Alors que les tendances estivales rivalisent chaque année d’originalité, l’été 2025 prend un virage inattendu. Fini les citrons et les robes à volants : place à la sardine. Ce petit poisson argenté, longtemps relégué aux conserves de placard, devient le symbole esthétique, vestimentaire et même philosophique de la saison. Une montée fulgurante propulsée par TikTok, Pinterest, les maisons de mode et une nostalgie galopante pour les plaisirs simples. Bienvenue dans l’univers pétillant du « Sardine Girl Summer ».
Une tendance née dans les profondeurs de l’ironie
Depuis plusieurs mois, la sardine s’impose dans les flux des réseaux sociaux et s’infiltre jusque dans les garde-robes, élevant un produit du quotidien au rang d’accessoire convoité. Robes ornées de motifs aquatiques signées Farm Rio, boucles d’oreilles en forme d’anchois proposées par Lisa Says Gah, ou encore le sac perlé Staudine Bag, directement inspiré des boîtes vintage de sardines : cette esthétique originale gagne du terrain. Elle prolonge l’esprit du Fisherman aesthetic, une tendance annoncée dès 2024 par Pinterest, mêlant sandales rétro, rayures marines et tricots épais. Pourtant, c’est bien la sardine qui capte désormais toute l’attention.

Au-delà du simple vêtement, c’est une atmosphère qui se dessine : celle des marchés méditerranéens, des étés à la mer, des serviettes de plage à motifs rétro et des assiettes de céramique peintes à la main. Un univers qui mêle kitsch assumé, souvenirs ensoleillés, esprit marin et une touche de fantaisie légère et décomplexée.
Un symbole de simplicité dans un monde complexe
Pourquoi cet engouement soudain pour un poisson en conserve ? La réponse est aussi culturelle qu’économique. À l’heure où l’inflation et l’incertitude pèsent sur les jeunes générations, la sardine devient un emblème inattendu d’authenticité. Elle incarne une forme d’opulence modeste, de plaisir sans prétention, une façon légère de défier les diktats de la haute consommation. Un luxe abordable, ironique, mais assumé. Comme le résume l’historien Guido Bonsaver, la sardine, c’est le contre-pied des codes du luxe traditionnel : un rappel que la beauté peut surgir de l’ordinaire.
Cette idée trouve écho jusque dans les chiffres. Les recherches Google sur les sacs sardines perlés ont explosé de 300 % en mai 2025. Celles sur les « sardine tattoos » ont bondi de 80 %, traduisant une vraie fascination populaire. Plus qu’une mode, un mouvement.
De la boîte au body : quand la sardine envahit la pop culture
Dans le sillage de ce raz-de-marée visuel, la sardine s’infiltre dans tous les recoins du quotidien. En décoration intérieure, elle orne désormais coussins, rideaux de douche, vaisselle, ou encore bougies – inodores, rassurez-vous. Dans la beauté, elle inspire des manucures argentées aux allures d’anchois, et des palettes de maquillage aux tons huileux et marins. Certaines rumeurs évoquent même un futur parfum baptisé “Eau de Sardine”…

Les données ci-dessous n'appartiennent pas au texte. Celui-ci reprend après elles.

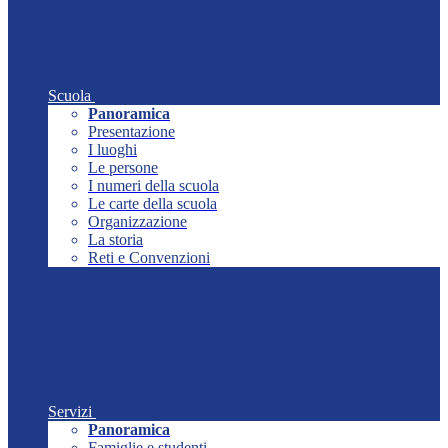
Scuola
Panoramica
Presentazione
I luoghi
Le persone
I numeri della scuola
Le carte della scuola
Organizzazione
La storia
Reti e Convenzioni
Servizi
Panoramica
Famiglie e studenti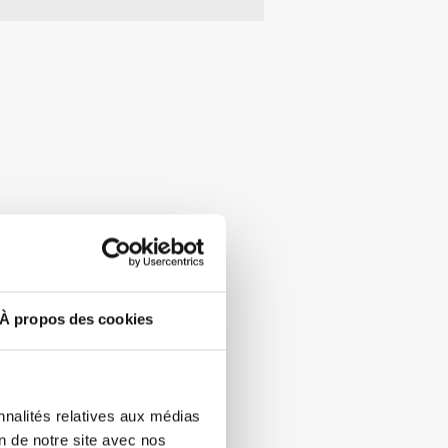
À propos des cookies
nnalités relatives aux médias
on de notre site avec nos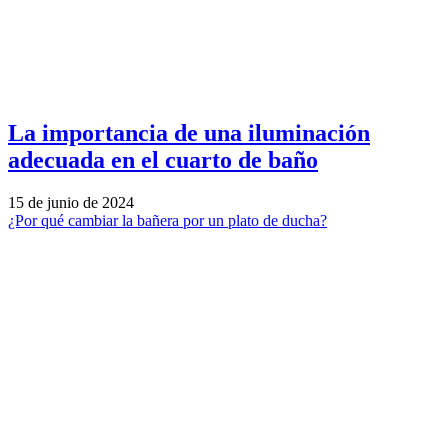
La importancia de una iluminación
adecuada en el cuarto de baño
15 de junio de 2024
¿Por qué cambiar la bañera por un plato de ducha?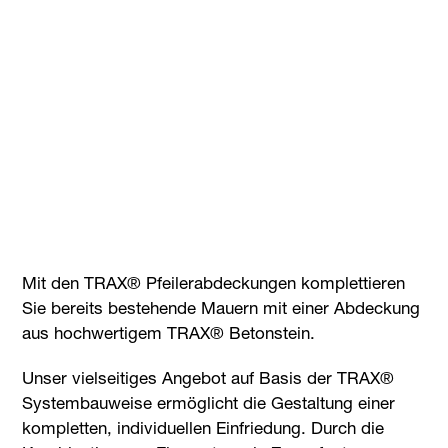
Mit den TRAX® Pfeilerabdeckungen komplettieren
Sie bereits bestehende Mauern mit einer Abdeckung
aus hochwertigem TRAX® Betonstein.
Unser vielseitiges Angebot auf Basis der TRAX®
Systembauweise ermöglicht die Gestaltung einer
kompletten, individuellen Einfriedung. Durch die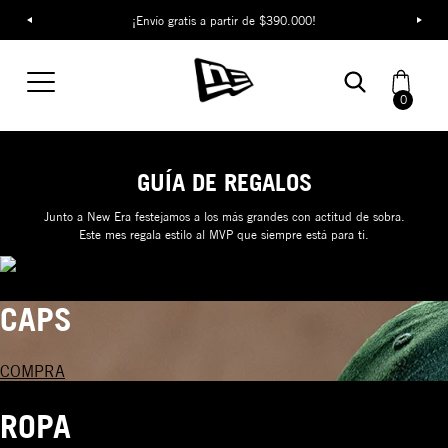
¡Envío gratis a partir de $390.000!
0
GUÍA DE REGALOS
Junto a New Era festejamos a los más grandes con actitud de sobra.
Este mes regala estilo al MVP que siempre está para ti.
CAPS
COMPRA
ROPA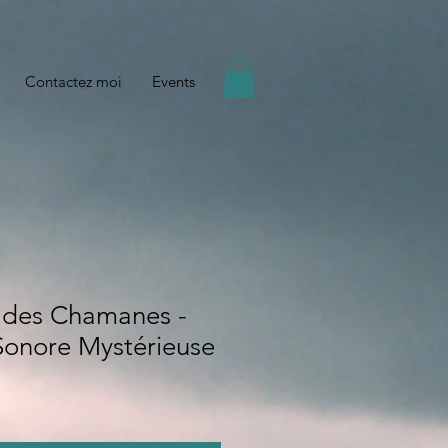
Contactez moi
Events
 des Chamanes -
onore Mystérieuse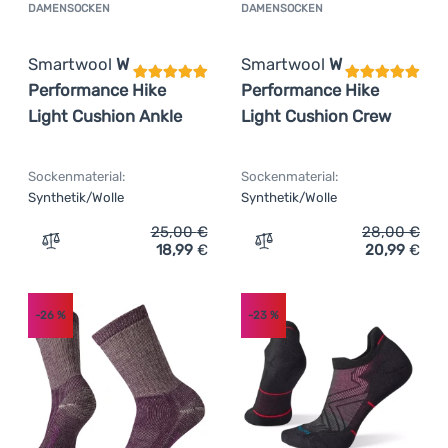
DAMENSOCKEN
DAMENSOCKEN
Kundenbewertung
Kundenbewer
Smartwool
W
Smartwool
W
Performance Hike
Performance Hike
Light Cushion Ankle
Light Cushion Crew
Sockenmaterial:
Sockenmaterial:
Synthetik/Wolle
Synthetik/Wolle
25,00
€
28,00
€
18,99
€
20,99
€
Zum Vergleich 'Damensocken Smartwool W Performance H
Zum Vergleich 'Damensock
-26
%
-23
%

@worldofkarinalynnrdz Sardine summer finds from @Marshalls ?↔️?? #retailtherapy #trending #marshallsfinds #sardines #summer ♬ original sound – Ms.Kly – Ms.Kly ^᪲᪲᪲⋆?
Sur les podiums, les marques rivalisent d’audace : Rachel Antonoff fait défiler des modèles en tenues cocktail de fruits de mer, Damson Madder dessine des silhouettes inspirées des halles de poissons, et Susan Alexandra imagine des bijoux en collaboration avec la marque Fishwife. Même Bottega Veneta s’y met, avec des sacs élégamment tressés aux poignées en forme de sardine dorée.

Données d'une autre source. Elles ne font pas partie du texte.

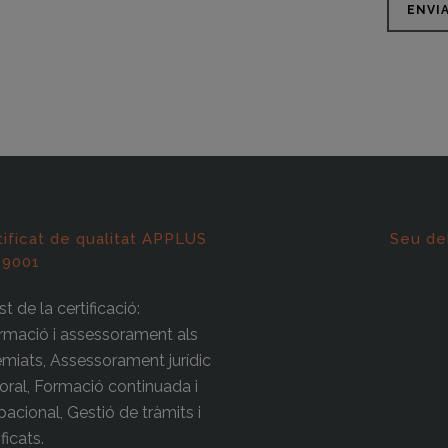
tificat de qualitat APPLUS
Seu de
 9001
t de la certificació:
rmació i assessorament als
miats, Assessorament jurídic
boral, Formació continuada i
acional, Gestió de tràmits i
ificats.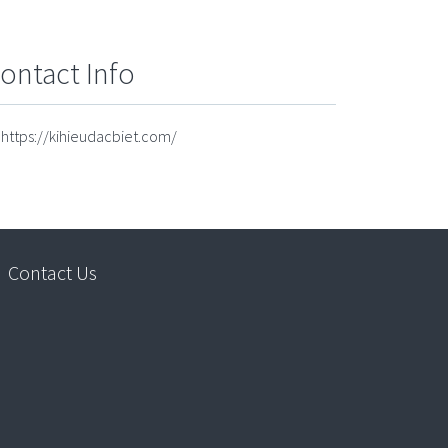
ontact Info
https://kihieudacbiet.com/
Contact Us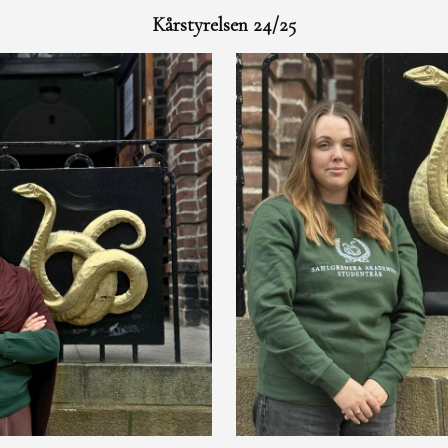
Kårstyrelsen 24/25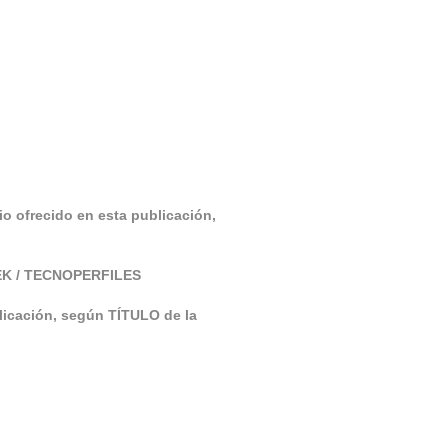
o ofrecido en esta publicación,
HTEK / TECNOPERFILES
blicación, según TÍTULO de la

Une esthétique entre nostalgie, humour et réappropriation
Ce qu’on appelle aujourd’hui « Sardinecore » est bien plus qu’un délire de créateurs en mal d’inspiration. C’est une réappropriation douce de notre quotidien. Le poisson devient muse, la boîte devient sac, le kitsch devient mode. Et à travers ce prisme, on célèbre une beauté imparfaite, une sensualité inattendue, un hommage aux marchés portugais et aux étés méditerranéens. À l’instar de la Tomato Girl, la Sardine Girl cultive une allure salée, solaire, joyeusement absurde.

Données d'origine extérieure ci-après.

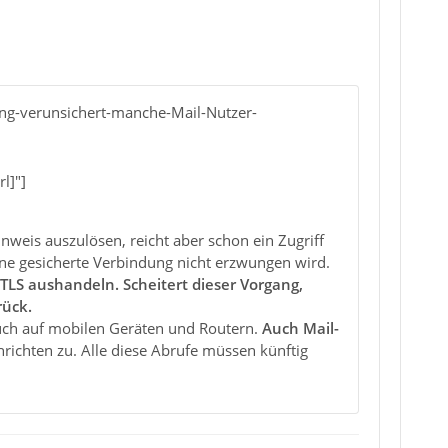
ng-verunsichert-manche-Mail-Nutzer-
l]"]
nweis auszulösen, reicht aber schon ein Zugriff
ine gesicherte Verbindung nicht erzwungen wird.
TLS aushandeln. Scheitert dieser Vorgang,
rück.
auch auf mobilen Geräten und Routern.
Auch Mail-
ichten zu. Alle diese Abrufe müssen künftig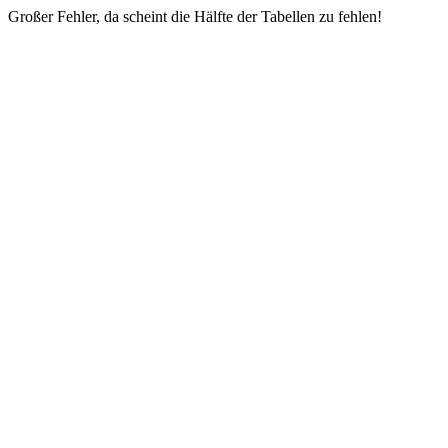
Großer Fehler, da scheint die Hälfte der Tabellen zu fehlen!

Elle ne cherche pas à séduire, elle revendique. Ses robes sentent le large (symboliquement), ses accessoires racontent des souvenirs d’enfance, ses messages sont plus visuels qu’amoureux. Elle transforme les sardines en manifeste esthétique : celui de l’anti-perfection, du plaisir accessible et de l’autodérision stylée.